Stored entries
================================

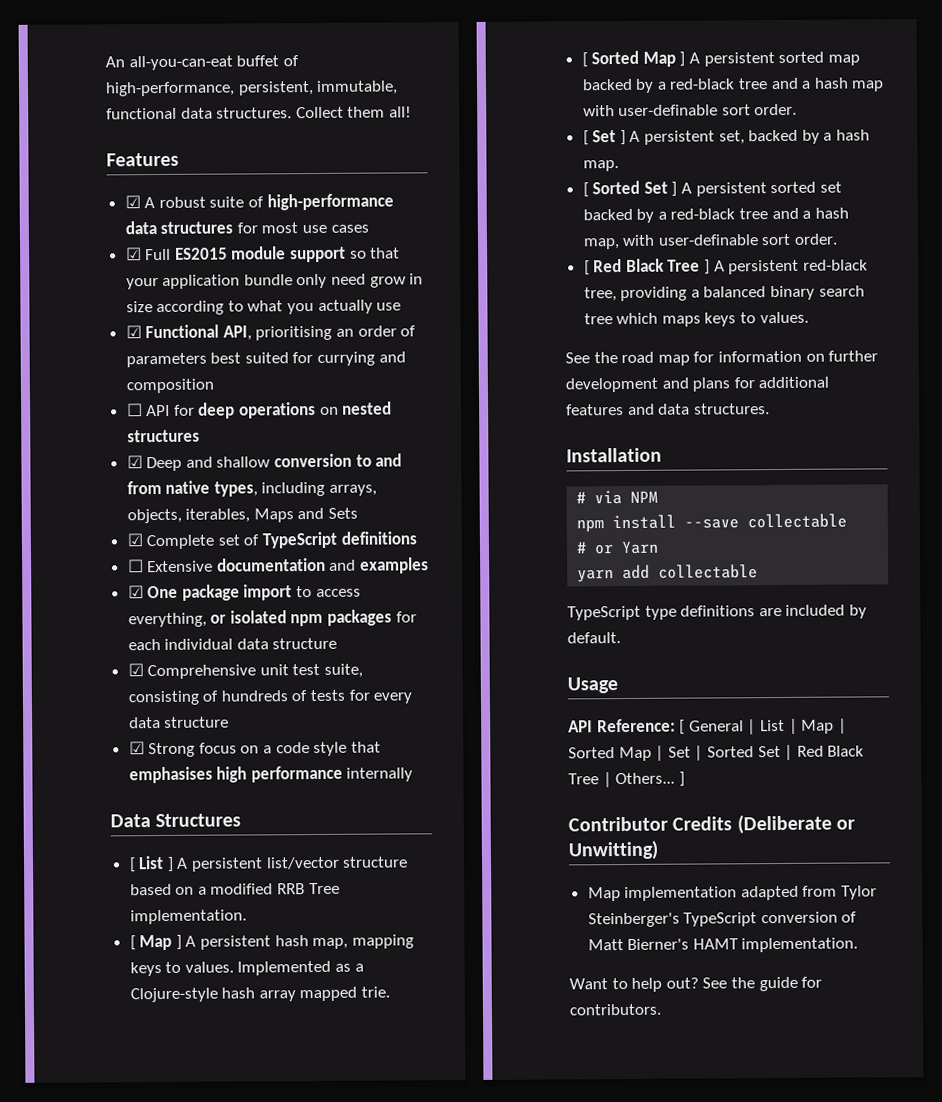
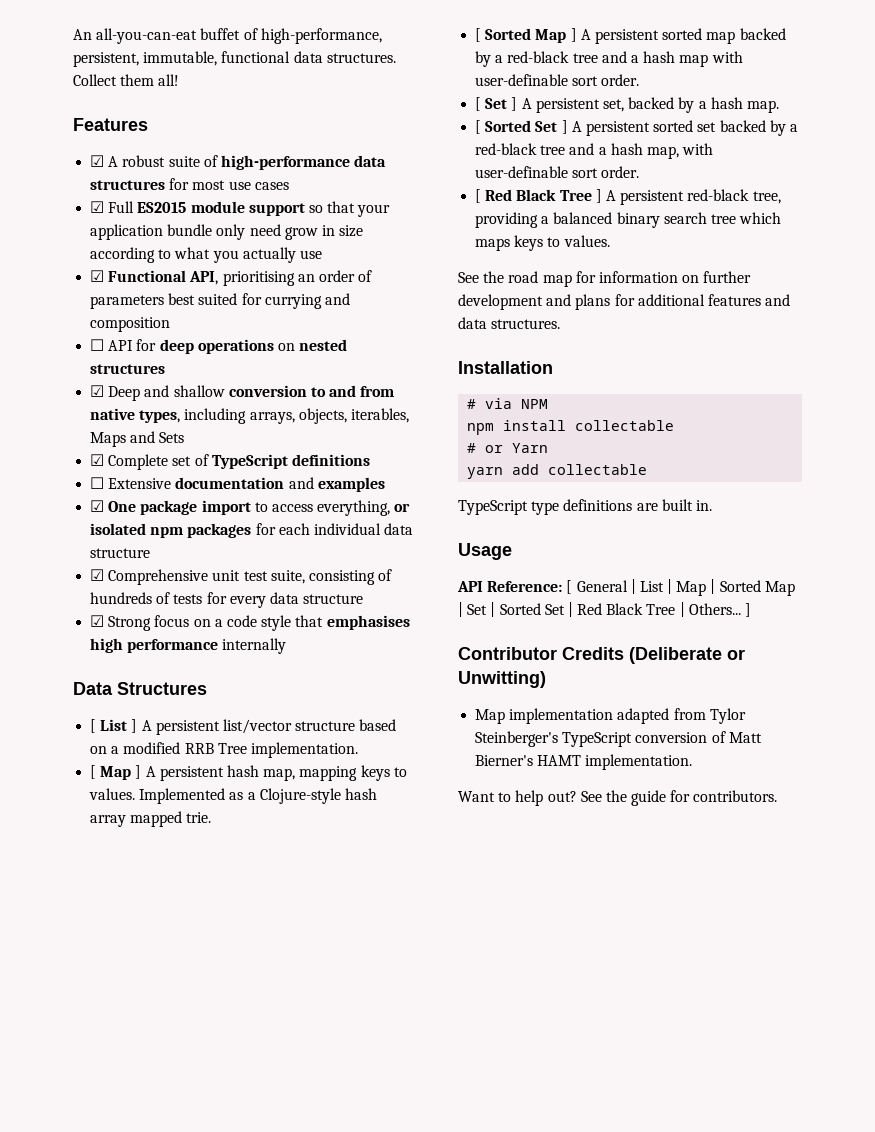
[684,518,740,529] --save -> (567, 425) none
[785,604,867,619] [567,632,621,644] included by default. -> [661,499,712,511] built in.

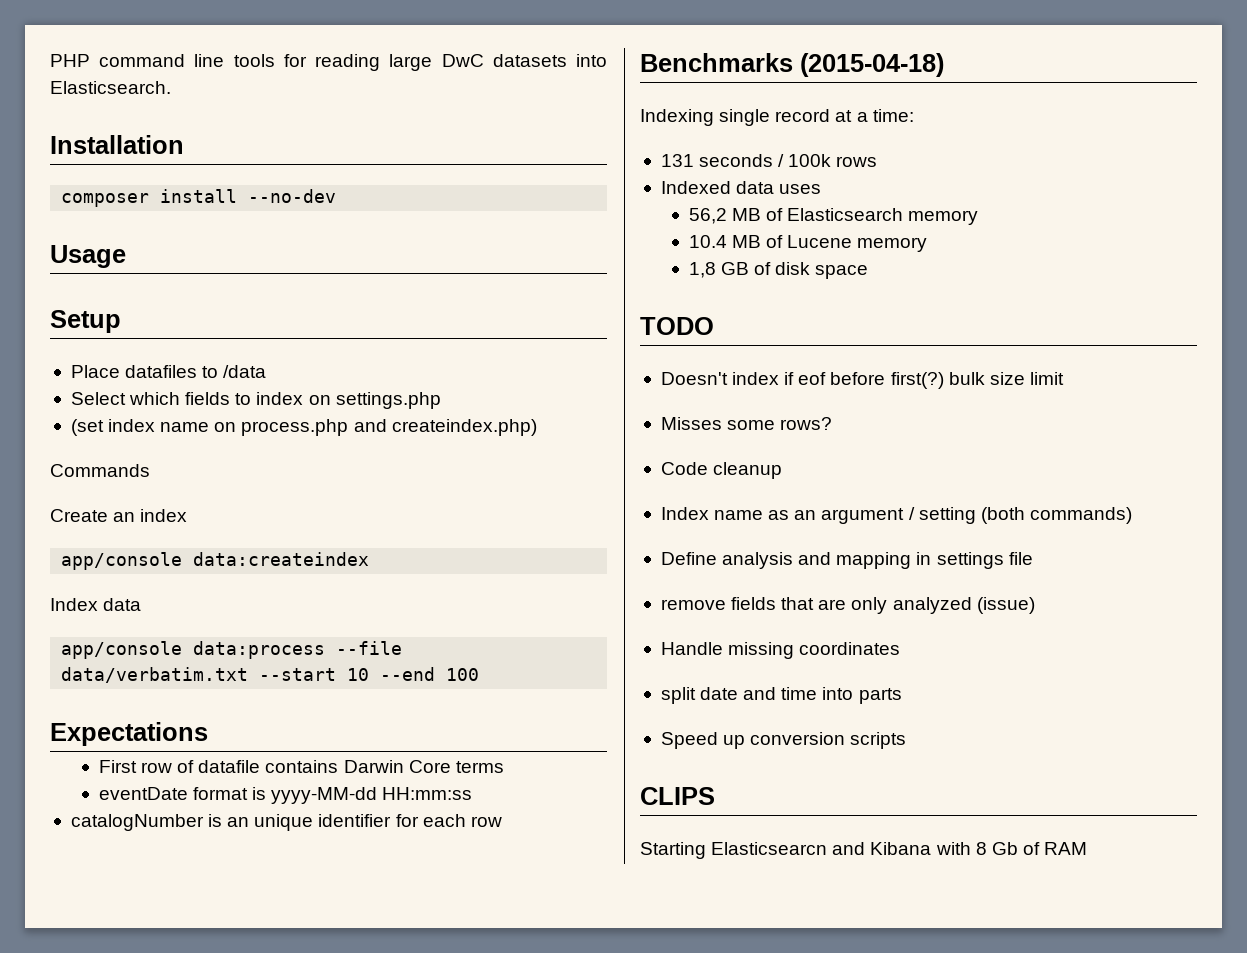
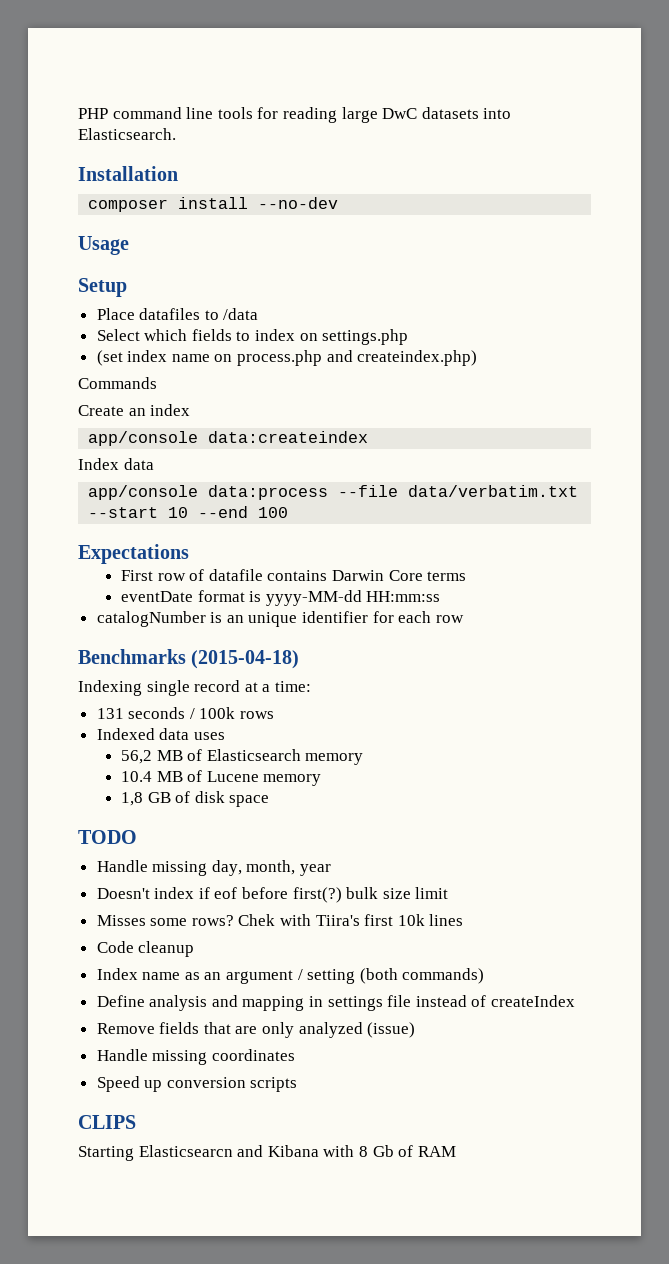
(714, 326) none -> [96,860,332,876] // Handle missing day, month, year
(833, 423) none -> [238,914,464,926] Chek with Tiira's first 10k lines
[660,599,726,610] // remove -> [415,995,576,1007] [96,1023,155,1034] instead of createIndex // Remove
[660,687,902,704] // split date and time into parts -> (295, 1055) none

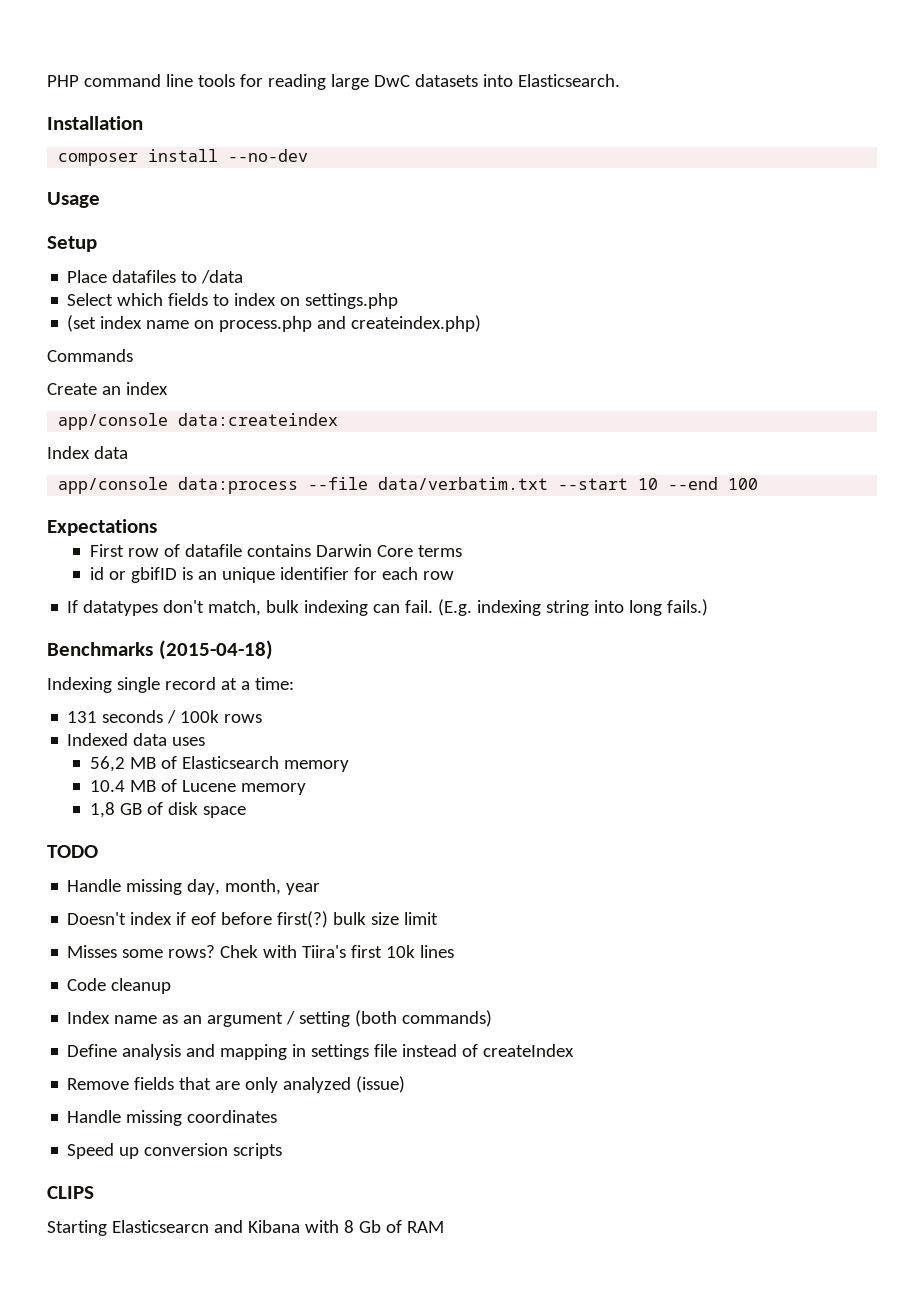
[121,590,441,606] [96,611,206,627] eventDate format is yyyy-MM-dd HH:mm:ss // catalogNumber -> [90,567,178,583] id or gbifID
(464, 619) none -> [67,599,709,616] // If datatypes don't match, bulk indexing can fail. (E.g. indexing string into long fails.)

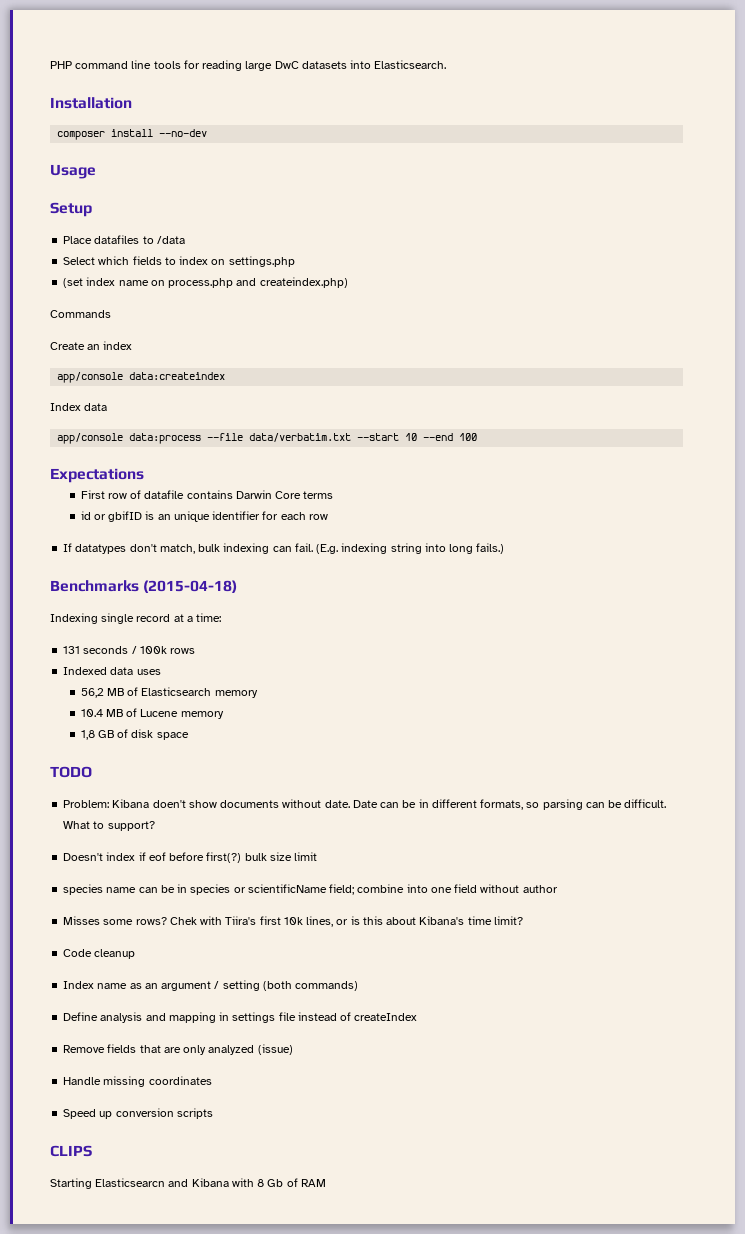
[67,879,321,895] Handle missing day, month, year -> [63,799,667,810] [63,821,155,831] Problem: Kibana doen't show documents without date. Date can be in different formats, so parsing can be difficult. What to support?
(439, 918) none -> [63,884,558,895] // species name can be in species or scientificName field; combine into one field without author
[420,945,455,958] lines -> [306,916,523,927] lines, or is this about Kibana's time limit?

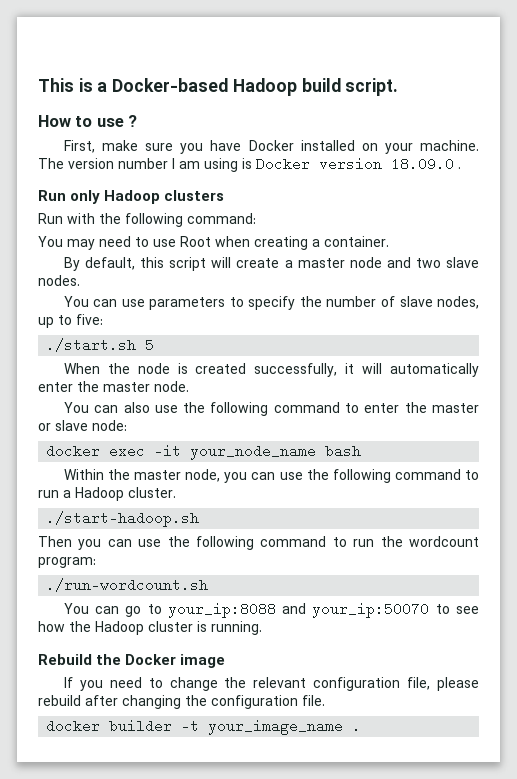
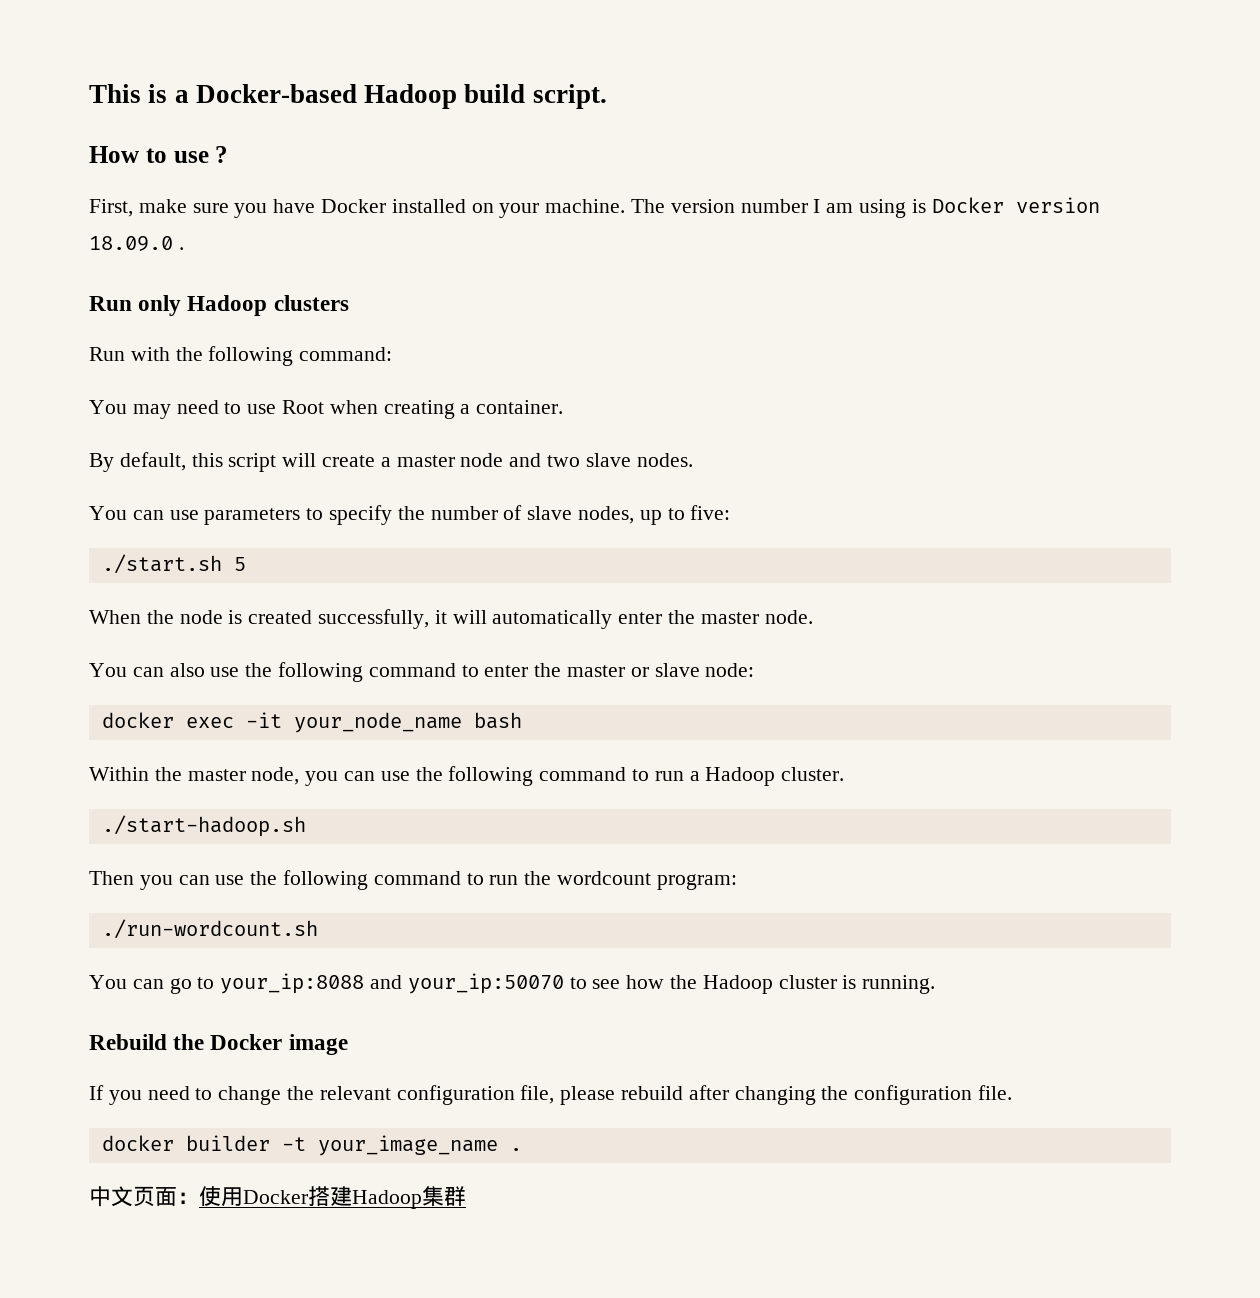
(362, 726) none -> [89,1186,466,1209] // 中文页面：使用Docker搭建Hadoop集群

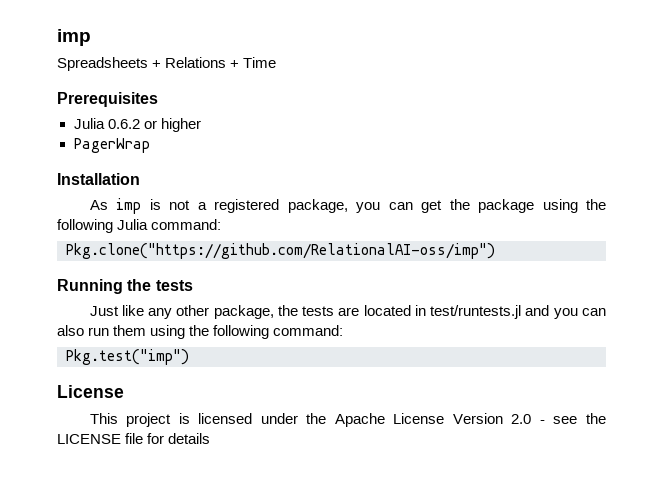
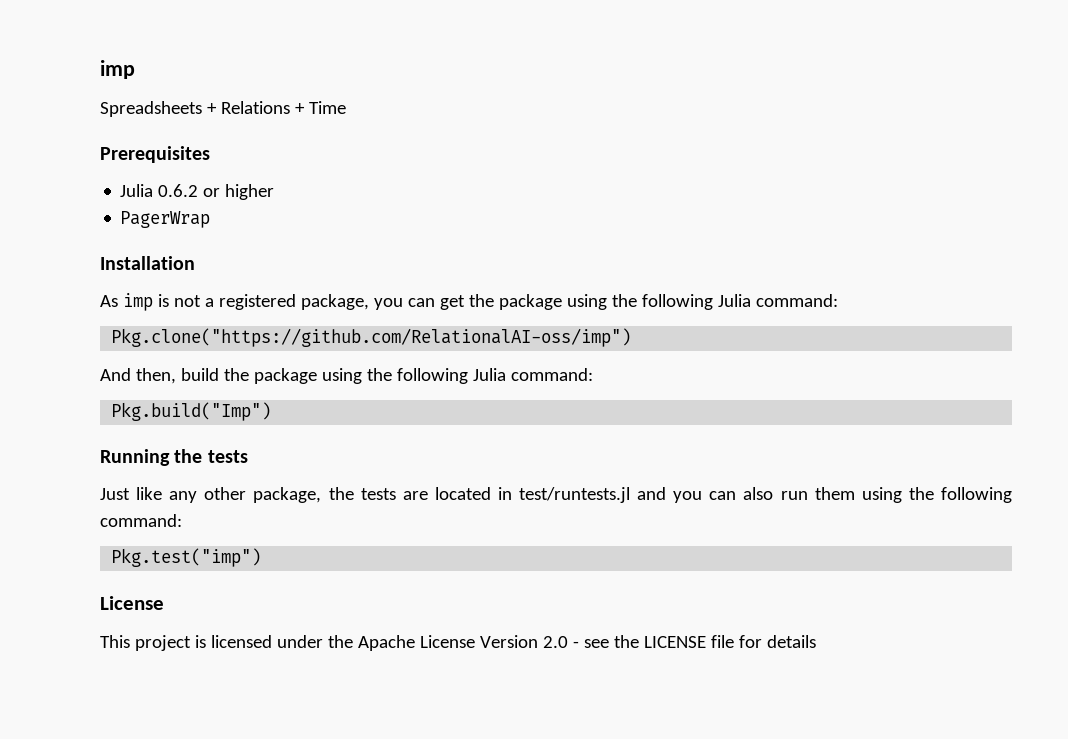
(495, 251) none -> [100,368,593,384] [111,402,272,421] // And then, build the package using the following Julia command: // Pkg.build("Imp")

================================

Restate the entries verbatim, without pictures.

__Written answer__:
[684,518,740,529] --save -> (567, 425) none
[785,604,867,619] [567,632,621,644] included by default. -> [661,499,712,511] built in.

(714, 326) none -> [96,860,332,876] // Handle missing day, month, year
(833, 423) none -> [238,914,464,926] Chek with Tiira's first 10k lines
[660,599,726,610] // remove -> [415,995,576,1007] [96,1023,155,1034] instead of createIndex // Remove
[660,687,902,704] // split date and time into parts -> (295, 1055) none

[121,590,441,606] [96,611,206,627] eventDate format is yyyy-MM-dd HH:mm:ss // catalogNumber -> [90,567,178,583] id or gbifID
(464, 619) none -> [67,599,709,616] // If datatypes don't match, bulk indexing can fail. (E.g. indexing string into long fails.)

[67,879,321,895] Handle missing day, month, year -> [63,799,667,810] [63,821,155,831] Problem: Kibana doen't show documents without date. Date can be in different formats, so parsing can be difficult. What to support?
(439, 918) none -> [63,884,558,895] // species name can be in species or scientificName field; combine into one field without author
[420,945,455,958] lines -> [306,916,523,927] lines, or is this about Kibana's time limit?

(362, 726) none -> [89,1186,466,1209] // 中文页面：使用Docker搭建Hadoop集群

(495, 251) none -> [100,368,593,384] [111,402,272,421] // And then, build the package using the following Julia command: // Pkg.build("Imp")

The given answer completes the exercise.